The AN/SPY-6(V), designed to counter larger and complex raids, can see a target half the size at twice the distance of today’s ship-based radar, the SPY-1D, Raytheon said. Four “faces” of the radar will be built into the deckhouse of new Arleigh Burke Flight III destroyers to provide 360-degree threat protection.
“This radar will revolutionize the future of the U.S. Navy and is bringing a capability our nation needs today,” Navy Capt. Seiko Okano, major program manager for above-water sensors, said in a release.
During a flight test named Vigilant Hunter, the SPY-6 radar searched for, detected and maintained a track on a short-range ballistic missile target launched from the Pacific Missile Range Facility on Kauai on March 15, Naval Sea Systems Command revealed late last week.
It was the first in a series of ballistic missile defense flight tests planned for the SPY-6, also known as the Air and Missile Defense Radar, the Navy said.
The new radar is scalable and can be built up like Legos with individual 2-by-2-by-2-foot self-contained radar building blocks called radar modular assemblies, according to Raytheon.
“These individual radar RMAs can stack together to form any size array to fit the mission requirements of any ship, making AMDR the Navy’s first truly scalable radar,” the company said.
Raytheon said the SPY-6 is on track for new Flight III destroyers being built, but the scalability allows for back-fit on existing Arleigh Burke destroyers and installation on aircraft carriers, amphibious assault ships, littoral combat ships and the three-ship, DDG-1000 class of destroyers.

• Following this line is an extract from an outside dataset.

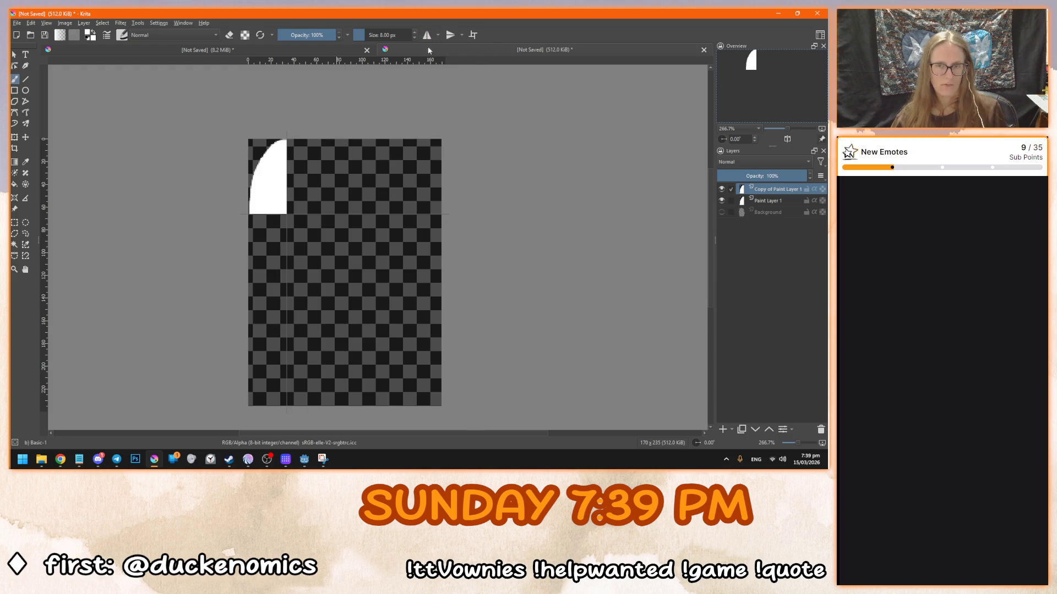
key(ctrl+t)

Each face of the SPY-6 is 14 by 14 feet — roughly the same size as today’s SPY-1D radar — but it will be more than 30 times more sensitive, Raytheon said. The company said the radar leverages more than
10 years of technology development, requires 70 percent fewer unique parts and uses high-powered gallium nitride semiconductors that result in “significantly lower total ownership cost.”
The SPY radar in Navy nomenclature indicates S for surface craft, P for radar and Y for multifunctional.

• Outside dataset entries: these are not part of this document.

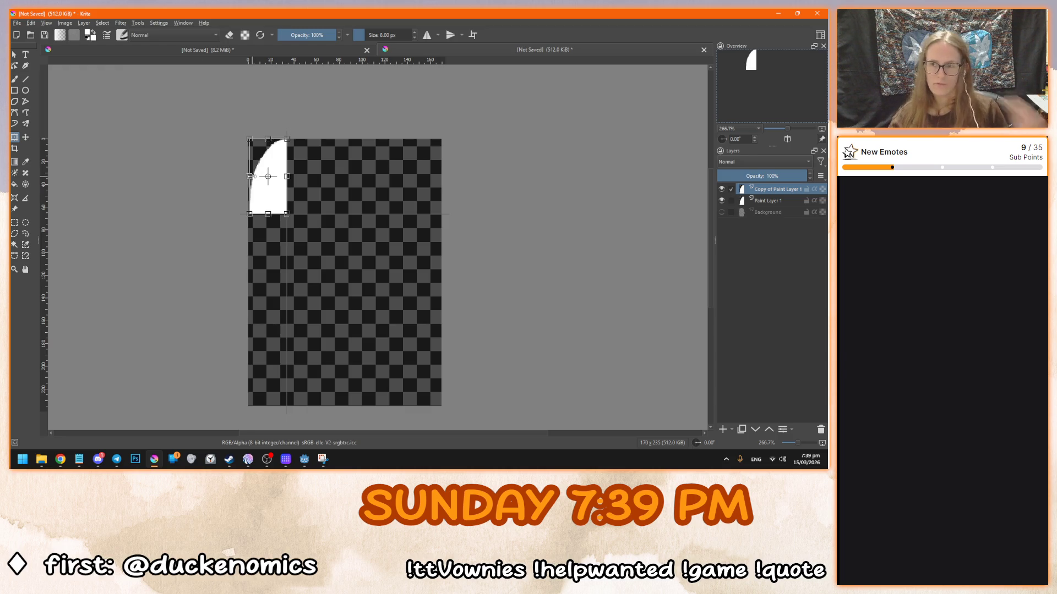
mouse_move(249, 176)
mouse_down()
mouse_move(286, 177)
mouse_move(251, 181)
mouse_move(287, 187)
mouse_move(390, 182)
mouse_move(266, 173)
mouse_move(368, 172)
mouse_move(352, 163)
mouse_up()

The U.S. Government Accountability Office said in August that the Flight III destroyer design and construction “will be complex — primarily due to changes needed to incorporate SPY-6 radar onto the ship.”
The Navy plans to spend more than $50 billion to design and procure 22 Flight III ships, the GAO said. Among those changes, the stern has to be widened to increase buoyancy, the hull has to be strengthened and the ships will have to have bigger generators and chiller plants.
Testing of SPY-6 with the Aegis combat system is expected in late 2020 with initial operating capability in 2023, the GAO reported.